***** Textauszug *****

# Frage zum Kopierkonstruktor von C++



## psgamer (15. Oktober 2011)

Hi@all
Falls jemand mit c++ kentnissen mir hiermit weiterhelfen könnte wäre ich sehr dankbar.

Was wird denn bei nachfolgendem Code an den Kopierkonstruktor übergeben? Eine Referenz vom Objekt, das kopiert wird? Warum steht denn das "&" nicht direkt ohne leerzeichen vor dem "k"? Meines Wissens nach muss das & immer direkt hinter der Variable/dem Objekt stehn damit es als Referenz interpretiert wird. Was ist hier anders? In meinem C++ Buch wird nirgends weiter darauf eingegangen... 

class klasse
{
klasse(klasse& k)    //Kopierkonstruktor
         {...Daten sichern etc...}
}


----------



## bingo88 (15. Oktober 2011)

Es ist egal, ob du Klasse& k, Klasse & k oder Klasse &k schreibst. Es wird jeweils eine Referenz erwartet. Es ist also nur wichtig, dass das &-Zeichen zwischen Typ und Name der Variablen steht.

***** Vorliegende Auflistung *****

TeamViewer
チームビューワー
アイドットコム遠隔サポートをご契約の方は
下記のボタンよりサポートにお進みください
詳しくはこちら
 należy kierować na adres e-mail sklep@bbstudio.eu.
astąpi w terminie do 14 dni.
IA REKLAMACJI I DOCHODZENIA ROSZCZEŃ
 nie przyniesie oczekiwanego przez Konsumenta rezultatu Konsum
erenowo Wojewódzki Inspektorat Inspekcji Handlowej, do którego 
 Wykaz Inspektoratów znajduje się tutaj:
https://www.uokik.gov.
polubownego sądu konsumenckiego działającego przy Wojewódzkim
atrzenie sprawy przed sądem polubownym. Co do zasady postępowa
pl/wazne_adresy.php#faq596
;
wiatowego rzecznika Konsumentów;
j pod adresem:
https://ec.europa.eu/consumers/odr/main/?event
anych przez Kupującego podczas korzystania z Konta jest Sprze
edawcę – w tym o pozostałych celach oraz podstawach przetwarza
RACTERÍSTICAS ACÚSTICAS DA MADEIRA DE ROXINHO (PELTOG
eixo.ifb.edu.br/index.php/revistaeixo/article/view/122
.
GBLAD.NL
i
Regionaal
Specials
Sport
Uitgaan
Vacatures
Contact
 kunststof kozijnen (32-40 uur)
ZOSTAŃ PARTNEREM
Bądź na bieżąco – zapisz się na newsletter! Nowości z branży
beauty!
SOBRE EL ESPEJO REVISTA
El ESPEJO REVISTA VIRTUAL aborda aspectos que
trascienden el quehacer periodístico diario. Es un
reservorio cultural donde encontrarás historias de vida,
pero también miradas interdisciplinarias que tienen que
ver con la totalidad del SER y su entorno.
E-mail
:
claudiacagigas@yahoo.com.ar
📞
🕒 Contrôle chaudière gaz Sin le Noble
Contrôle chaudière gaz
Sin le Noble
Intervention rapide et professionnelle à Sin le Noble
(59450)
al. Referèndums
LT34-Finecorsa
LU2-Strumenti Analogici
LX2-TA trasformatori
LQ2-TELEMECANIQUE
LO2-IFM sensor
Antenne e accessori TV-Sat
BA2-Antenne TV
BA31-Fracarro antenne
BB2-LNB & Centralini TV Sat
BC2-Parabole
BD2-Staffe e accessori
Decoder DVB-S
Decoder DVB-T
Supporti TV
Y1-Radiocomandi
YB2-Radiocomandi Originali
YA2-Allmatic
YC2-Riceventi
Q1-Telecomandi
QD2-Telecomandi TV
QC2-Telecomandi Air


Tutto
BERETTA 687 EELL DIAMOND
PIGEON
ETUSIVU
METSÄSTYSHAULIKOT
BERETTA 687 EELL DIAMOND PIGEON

*****

● Aufgaben
a) Wo muss laut dem Forenthread zum C++-Kopierkonstruktor das &-Zeichen stehen, damit eine Referenz erwartet wird?
b) Nimm den Forenthread zum C++-Kopierkonstruktor nach seinem letzten Satz wieder auf und schreibe ihn weiter.

● Lösungen
a) Das &-Zeichen muss zwischen dem Typ und dem Namen der Variablen stehen.

b)
----------



## psgamer (16. Oktober 2011)

Achso! Deine Antwort hat gerade viele Fragezeichen in meinem Kopf beseitigt. Vielen Dank


----------



## Exinferis (16. Oktober 2011)

Wo Du das Zeichen, egal ob Pointer oder Referenz setzt ist schlicht Programmierstil damit man die Dinge nicht verwechselt.
Vielleicht hilft Dir folgendes

klasse& k --> für die Referenz eines Objekts vom Typ Klasse
&k --> um die Adresse des Objekts k zu ermitteln

Das gleiche entsprechend bei Pointern. So kannst Du bei späterem lesen des Codes nichts verwechseln, wenn Du das so beibehältst.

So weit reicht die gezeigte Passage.